3) Treinamento: o tipo, intensidade, frequência, regularidade, sazonalidade dos treinamentos são elemento fundamentais no preparo e manutenção de esportistas de alto rendimento. Esse fator de risco extrínseco relacionado ao risco de lesões esportivas é provavelmente o que mais sofre com a pandemia COVID-19. Habituados a treinos presenciais e supervisionados por profissionais de educação física, fisioterapia e fisiologia do exercício, os atletas passaram a treinar sozinhos, a partir de instruções fornecidas por e-mails, vídeos, ou áudios, tendo ainda que adaptar esses treinos à realidade do espaço e material disponíveis a cada um. Como adaptar o treino de um nadador que não tenha uma piscina à disposição? Além disso, possíveis correções de movimento, postura, velocidade e execução se tornaram impossíveis, o que também aumento o risco de doenças e lesões do aparelho locomotor.

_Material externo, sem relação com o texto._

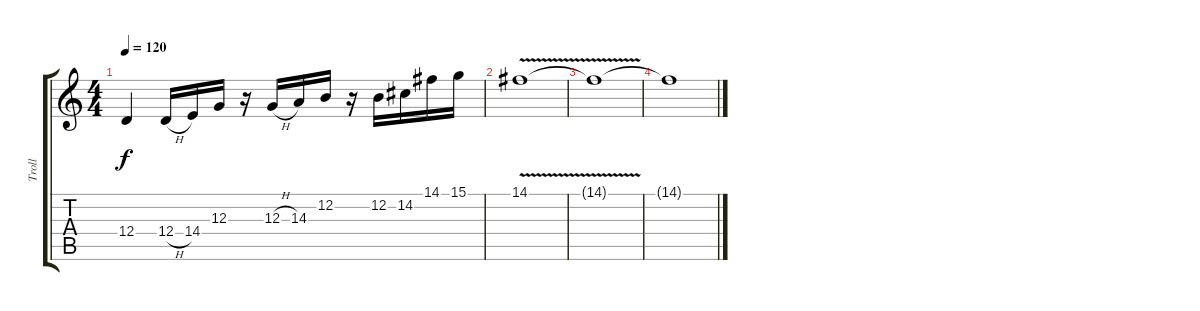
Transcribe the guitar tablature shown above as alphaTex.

\track ("Troll" "Troll") {instrument orchestralharp}
\staff {score tabs}
\tuning (E4 B3 G3 D3 A2 E2) {hide}
\ts (4 4)
\tempo 120
\clef g2
\ks c
12.4.4{dy f} 12.4{h}.16 14.4.16 12.3.16 r.16 12.3{h}.16 14.3.16 12.2.16 r.16 12.2.16 14.2.16 14.1.16 15.1.16 |
14.1{v}.1 |
14.1{t}.1 |
14.1{t}.1
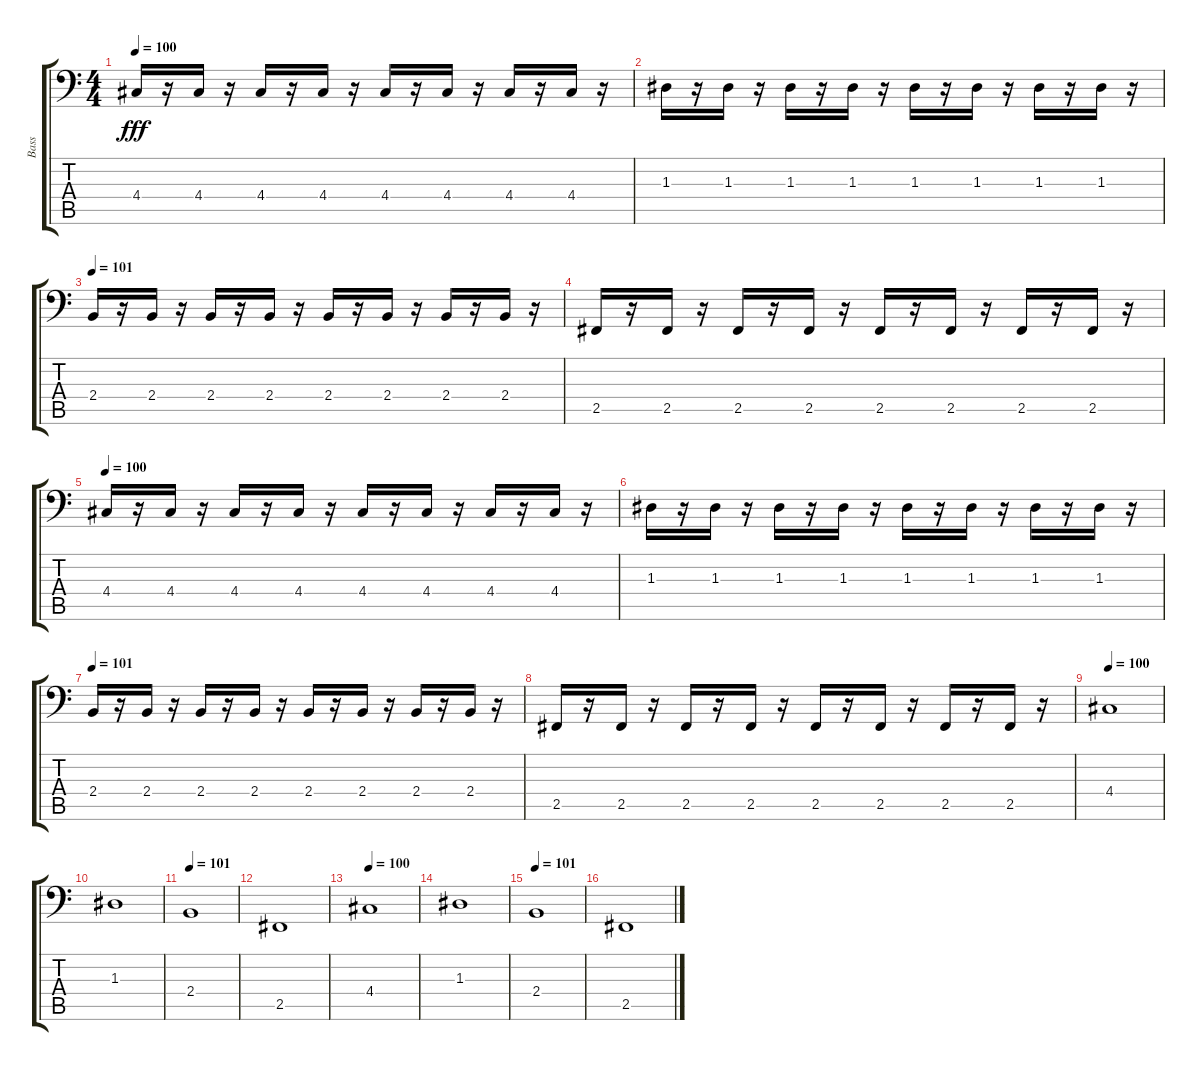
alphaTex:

\track ("Bass" "Bass") {instrument electricbassfinger}
\staff {score tabs}
\tuning (C3 G2 D2 A1 E1 B0) {hide}
\ts (4 4)
\tempo 100
\clef f4
\ks c
4.4.16{dy fff} r.16 4.4.16 r.16 4.4.16 r.16 4.4.16 r.16 4.4.16 r.16 4.4.16 r.16 4.4.16 r.16 4.4.16 r.16 |
1.3.16 r.16 1.3.16 r.16 1.3.16 r.16 1.3.16 r.16 1.3.16 r.16 1.3.16 r.16 1.3.16 r.16 1.3.16 r.16 |
\tempo 101
2.4.16 r.16 2.4.16 r.16 2.4.16 r.16 2.4.16 r.16 2.4.16 r.16 2.4.16 r.16 2.4.16 r.16 2.4.16 r.16 |
2.5.16 r.16 2.5.16 r.16 2.5.16 r.16 2.5.16 r.16 2.5.16 r.16 2.5.16 r.16 2.5.16 r.16 2.5.16 r.16 |
\tempo 100
4.4.16 r.16 4.4.16 r.16 4.4.16 r.16 4.4.16 r.16 4.4.16 r.16 4.4.16 r.16 4.4.16 r.16 4.4.16 r.16 |
1.3.16 r.16 1.3.16 r.16 1.3.16 r.16 1.3.16 r.16 1.3.16 r.16 1.3.16 r.16 1.3.16 r.16 1.3.16 r.16 |
\tempo 101
2.4.16 r.16 2.4.16 r.16 2.4.16 r.16 2.4.16 r.16 2.4.16 r.16 2.4.16 r.16 2.4.16 r.16 2.4.16 r.16 |
2.5.16 r.16 2.5.16 r.16 2.5.16 r.16 2.5.16 r.16 2.5.16 r.16 2.5.16 r.16 2.5.16 r.16 2.5.16 r.16 |
\tempo 100
4.4.1 |
1.3.1 |
\tempo 101
2.4.1 |
2.5.1 |
\tempo 100
4.4.1 |
1.3.1 |
\tempo 101
2.4.1 |
2.5.1
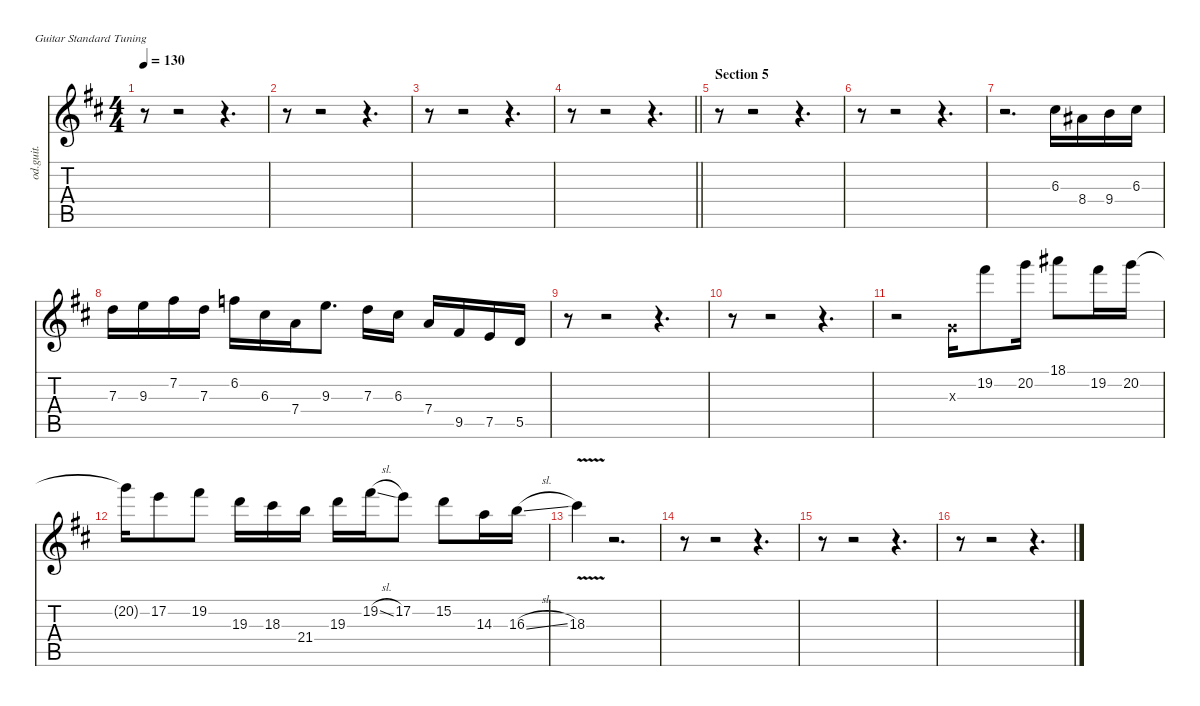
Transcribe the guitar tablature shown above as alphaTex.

\defaultSystemsLayout 4
\hideDynamics
\bracketExtendMode nobrackets
\otherSystemsTrackNameOrientation horizontal
\track ("Al - Electric Guitar" "od.guit.") {instrument overdrivenguitar}
\staff {score tabs}
\tuning (E4 B3 G3 D3 A2 E2)
\ts (4 4)
\tempo 130
\clef g2
\ks d
r.8{dy f beam Down} r.2{beam Down} r.4{d beam Down} |
r.8{beam Down} r.2{beam Down} r.4{d beam Down} |
r.8{beam Down} r.2{beam Down} r.4{d beam Down} |
\barLineRight lightlight
r.8{beam Down} r.2{beam Down} r.4{d beam Down} |
\section ("" "Section 5")
r.8{beam Down} r.2{beam Down} r.4{d beam Down} |
r.8{beam Down} r.2{beam Down} r.4{d beam Down} |
r.2{d beam Down} 6.3{acc #}.16{beam Down} 8.4{acc #}.16{beam Down} 9.4{acc forcenatural}.16{beam Down} 6.3{acc #}.16{beam Down} |
7.3{acc forcenatural}.16{beam Down} 9.3{acc forcenatural}.16{beam Down} 7.2{acc #}.16{beam Down} 7.3{acc forcenatural}.16{beam Down} 6.2{acc forcenatural}.16{beam Down} 6.3{acc #}.16{beam Down} 7.4{acc forcenatural}.16{beam Down} 9.3{acc forcenatural}.8{d beam Down} 7.3{acc forcenatural}.16{beam Down} 6.3{acc #}.16{beam Down} 7.4{acc forcenatural}.16{beam Up} 9.5{acc #}.16{beam Up} 7.5{acc forcenatural}.16{beam Up} 5.5{acc forcenatural}.16{beam Up} |
r.8{beam Down} r.2{beam Down} r.4{d beam Down} |
r.8{beam Down} r.2{beam Down} r.4{d beam Down} |
r.2{beam Down} 0.3{x acc forcenatural}.16{beam Down} 19.2{acc #}.8{beam Down} 20.2{acc forcenatural}.16{beam Down} 18.1{acc #}.8{beam Down} 19.2{acc #}.16{beam Down} 20.2{acc forcenatural}.16{beam Down} |
20.2{t acc forcenatural}.16{beam Down} 17.2{acc forcenatural}.8{beam Down} 19.2{acc #}.8{beam Down} 19.3{acc forcenatural}.16{beam Down} 18.3{acc #}.16{beam Down} 21.4{acc forcenatural}.16{beam Down} 19.3{acc forcenatural}.16{beam Down} 19.2{sl acc #}.16{beam Down} 17.2{acc forcenatural}.8{beam Down} 15.2{acc forcenatural}.8{beam Down} 14.3{acc forcenatural}.16{beam Down} 16.3{sl acc forcenatural}.16{beam Down} |
18.3{v acc #}.4{beam Down} r.2{d beam Down} |
r.8{beam Down} r.2{beam Down} r.4{d beam Down} |
r.8{beam Down} r.2{beam Down} r.4{d beam Down} |
r.8{beam Down} r.2{beam Down} r.4{d beam Down}
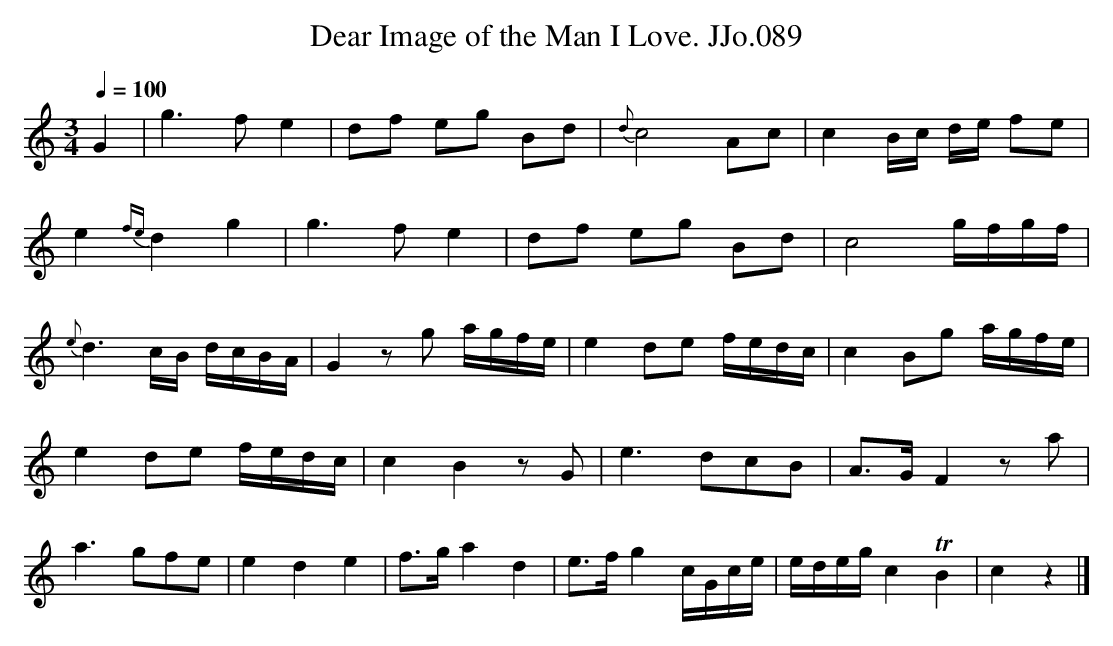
X:1
T:Dear Image of the Man I Love. JJo.089
M:3/4
L:1/8
Q:1/4=100
K:C
G2|g3fe2|df eg Bd|{d}c4Ac|c2B/c/ d/e/ fe|
e2{fe}d2g2|g3fe2|df eg Bd|c4 g/f/g/f/|
{e}d3 c/B/ d/c/B/A/|G2zg a/g/f/e/|e2de f/e/d/c/|c2Bg a/g/f/e/|
e2de f/e/d/c/|c2B2zG|e3 dcB|A>GF2za|
a3 gfe|e2d2e2|f>ga2d2|e>fg2 c/G/c/e/|e/d/e/g/ c2TB2|c2z2|]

FATORES DE RISCO INTRÍNSECOS
1) Estado geral de saúde: uma vez que os atletas estão afastados de seus centros de treinamento e, por conseguinte, das equipes de saúde que os acompanham é difícil fazermos uma avaliação precisa do estado geral de saúde dos mesmos. Já discutimos previamente que as rotinas foram alteradas e essa mudanças podem ter trazido consigo, mudanças no estado geral de saúde. Cabe aqui relembrar o conceito de saúde da OMS: “um estado de completo bem-estar físico, mental e social, e não apenas a ausência de doença ou enfermidade”. Com base nesse conceito é muito provável que vários atletas tenham apresentado declínio em seu estado geral de saúde, uma vez que quadros de ansiedade, depressão, angústia e frustação podem ter se instalado 21, além disso, mudanças nos hábitos alimentares, no ciclo do sono e no nível de atividade física trazem consigo alterações metabólicas tais como síndrome da resistência à insulina, aumento do peso corporal e alterações na composição corporal com aumento da massa gorda em detrimento da massa magra. Esse estado de saúde, no mínimo diferente, com os quais os atletas se reapresentarão para a retomada de suas atividades, são todos fatores de risco para a ocorrência de lesões e doenças. O sobrepeso e a redução da massa muscular podem sobrecarregar as articulações 40. As alterações de ordem psicológica podem provocar comportamentos extremos ou exacerbados, como querer recuperar o tempo perdido em poucos dias, causando overtraining.
2) Condição física e cardiovascular: como também já mencionamos anteriormente neste estudo, a condição física (força muscular, resistência muscular, comprimento muscular, capacidade aeróbia, habilidades neuromusculares) sofrerá com os efeitos do destreinamento, que se inicia em dias ou semanas após a suspensão ou redução do nível de atividade física. E novamente, todos esses fatores são potenciais de risco para a ocorrência de lesões no momento de retorno às atividades esportivas. Músculos fracos e encurtados estão mais sujeitos a estiramentos e contusões, bem como os tendões de tais músculos estão mais predispostos a rupturas. As articulações perdem, em parte a proteção de seus estabilizadores dinâmicos (os músculos ao seu redor), aumentando risco de injúrias articulares. Da mesma forma, uma redução nas habilidades neuromusculares, podem conduzir a execução de movimentos imperfeitos que geram forças intra-articulares excessivas, sobrecargas em tendões e ligamentos podendo provocar lesões agudas ou a longo prazo.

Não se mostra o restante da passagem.